*WHAT THE TASK REQUIRES:*
Go to the line below that contains "- lung tumour (recorded histology: adenocarcinoma): bounding". From there to the end of the records, reproduce each line exactly, except the pictures.

*Stored data entries:*
________

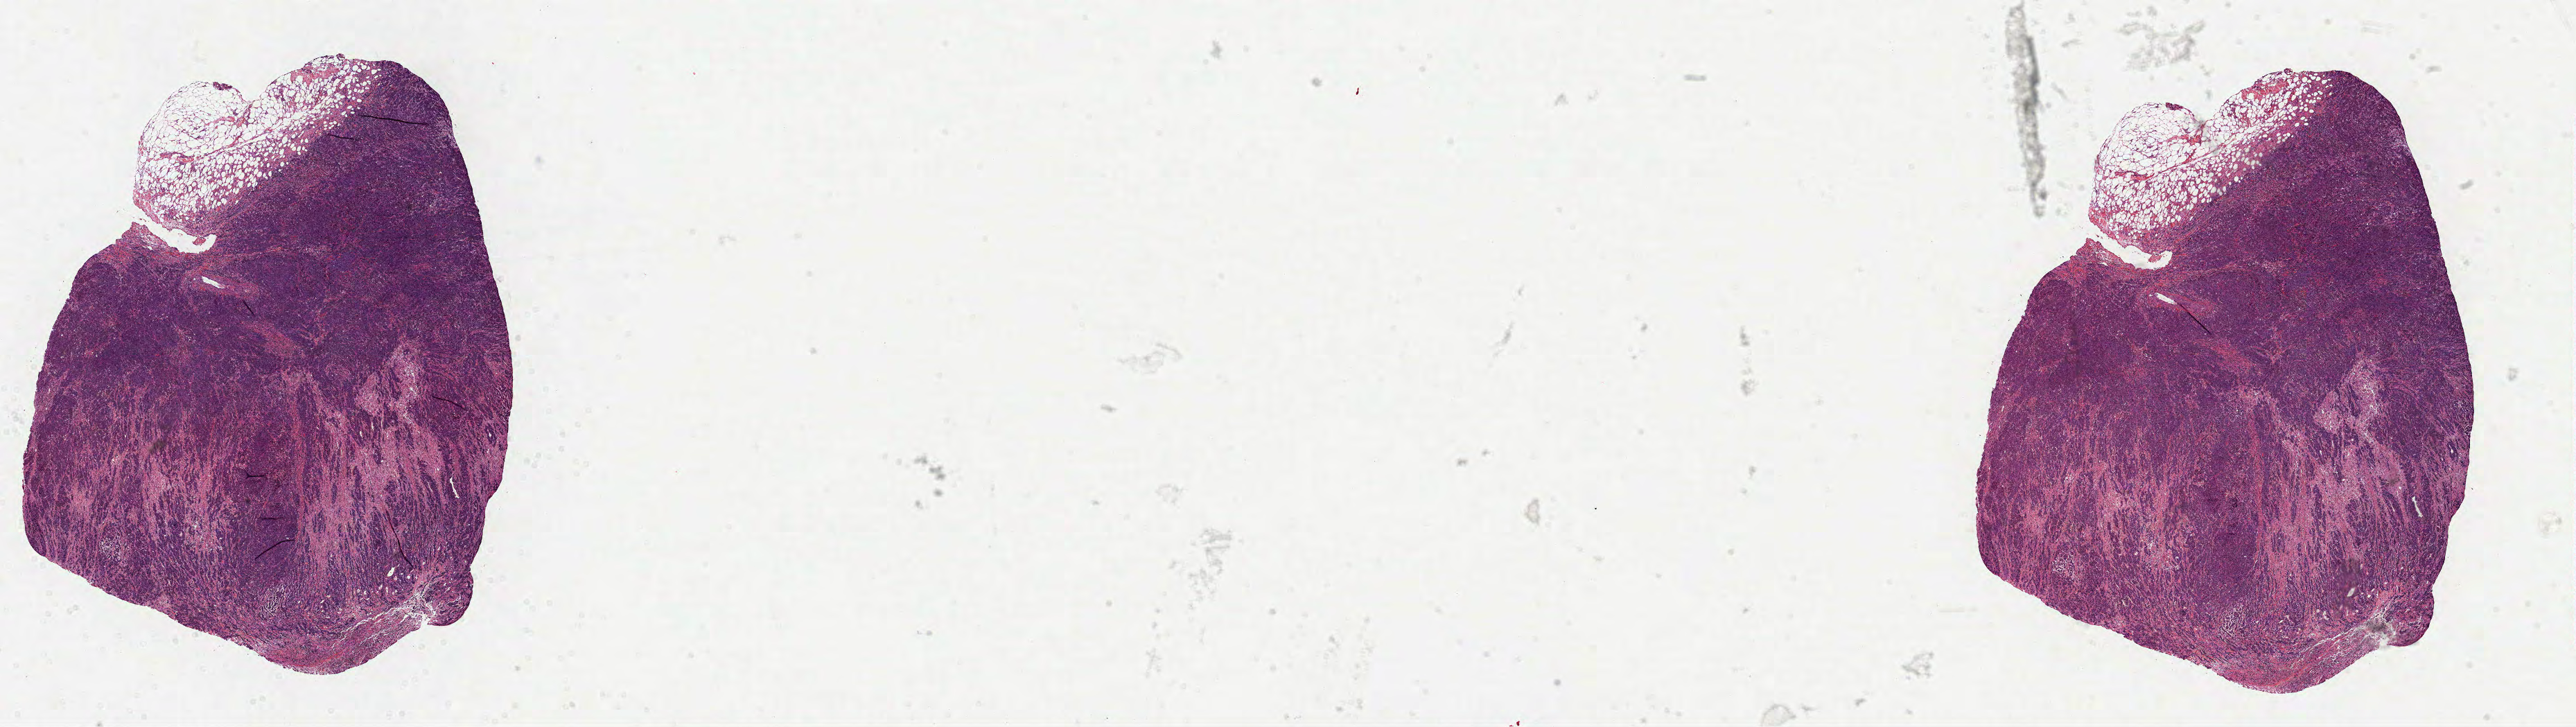
Hematoxylin and eosin (H&E) stained whole-slide image — shown as a low-resolution overview of the whole scanned area (about 30.0 x 8.5 mm, from a 40x scan). Formalin-fixed paraffin-embedded (FFPE) diagnostic section. Colon, primary tumour sample. Female patient; age at initial diagnosis 75 years.
TNM: T4 N0 M0. AJCC pathologic stage: IIB. Lymph nodes positive (case pathology): 0 of 15 examined. Histologic diagnosis: Adenocarcinoma, NOS.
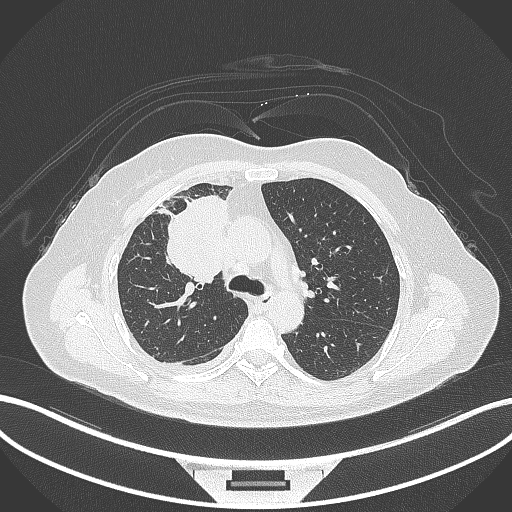
Chest CT, one axial slice. Slice 189 of 305 in the series (ordered by position). Reconstruction kernel B70f. Lung window (W 1500 / L -600 HU). 1 mm slice thickness. 512 × 512 image matrix, field of view 400 × 400 mm. Patient: female, 52 years. From the clinical record (not read from this slice): clinical TNM (as recorded): T3 N1 M1.
Annotated regions visible in this slice (rectangle marked by the reading radiologist):
- lung tumour (recorded histology: adenocarcinoma): bounding box <162,187,229,286> (left, top, right, bottom; pixels)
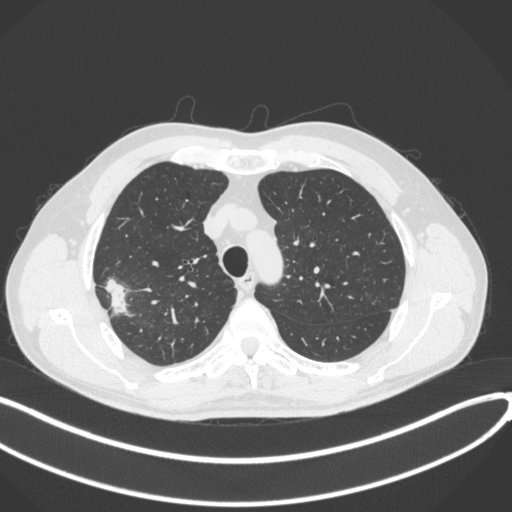
Chest CT, one axial slice; slice 322 of 381 in the series (ordered by position); reconstruction kernel B31f; lung window (W 1500 / L -600 HU); 1 mm slice thickness; 512 × 512 image matrix, field of view 400 × 400 mm. Male patient, age 62 years. From the clinical record (not read from this slice): clinical TNM (as recorded): T1c N0 M0; histopathological grade: G2-3.
Outlined on this slice (bounding box drawn by a radiologist):
- lung tumour (recorded histology: adenocarcinoma): box from (x=99, y=272) to (x=137, y=318) px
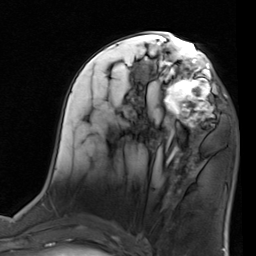
Breast MRI (dynamic contrast-enhanced), one axial slice; slice 39 of 80 in the series (ordered by position); cropped to one breast; dynamic contrast-enhanced series, time point 2 of 7 at this slice position (early post-contrast); 1.5 T; TE 2 ms, TR 5.1 ms; 256 × 256 image matrix, field of view 180 × 180 mm. Female patient.
Structures marked on this image (semi-automatically segmented with operator editing):
- enhancing-tissue mask used for the functional tumour volume (all voxels passing the contrast-enhancement thresholds inside the analysis volume; usually the tumour): box from (x=155, y=68) to (x=227, y=137) px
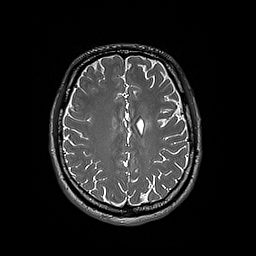
Brain MRI from a brain-tumour surgery series, one axial slice. Slice 69 of 192 in the series (ordered by position). 1 mm slice thickness. 256 × 256 image matrix. From the clinical record (not read from this slice): histopathology: Oligodendroglioma; WHO grade: 3.
Structures marked on this image (expert manual segmentation):
- tumour: bounding box <145,119,153,129> (left, top, right, bottom; pixels)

________

*SOLUTION TO THE PROBLEM:*
- lung tumour (recorded histology: adenocarcinoma): bounding box <162,187,229,286> (left, top, right, bottom; pixels)
Chest CT, one axial slice; slice 322 of 381 in the series (ordered by position); reconstruction kernel B31f; lung window (W 1500 / L -600 HU); 1 mm slice thickness; 512 × 512 image matrix, field of view 400 × 400 mm. Male patient, age 62 years. From the clinical record (not read from this slice): clinical TNM (as recorded): T1c N0 M0; histopathological grade: G2-3.
Outlined on this slice (bounding box drawn by a radiologist):
- lung tumour (recorded histology: adenocarcinoma): box from (x=99, y=272) to (x=137, y=318) px
Breast MRI (dynamic contrast-enhanced), one axial slice; slice 39 of 80 in the series (ordered by position); cropped to one breast; dynamic contrast-enhanced series, time point 2 of 7 at this slice position (early post-contrast); 1.5 T; TE 2 ms, TR 5.1 ms; 256 × 256 image matrix, field of view 180 × 180 mm. Female patient.
Structures marked on this image (semi-automatically segmented with operator editing):
- enhancing-tissue mask used for the functional tumour volume (all voxels passing the contrast-enhancement thresholds inside the analysis volume; usually the tumour): box from (x=155, y=68) to (x=227, y=137) px
Brain MRI from a brain-tumour surgery series, one axial slice. Slice 69 of 192 in the series (ordered by position). 1 mm slice thickness. 256 × 256 image matrix. From the clinical record (not read from this slice): histopathology: Oligodendroglioma; WHO grade: 3.
Structures marked on this image (expert manual segmentation):
- tumour: bounding box <145,119,153,129> (left, top, right, bottom; pixels)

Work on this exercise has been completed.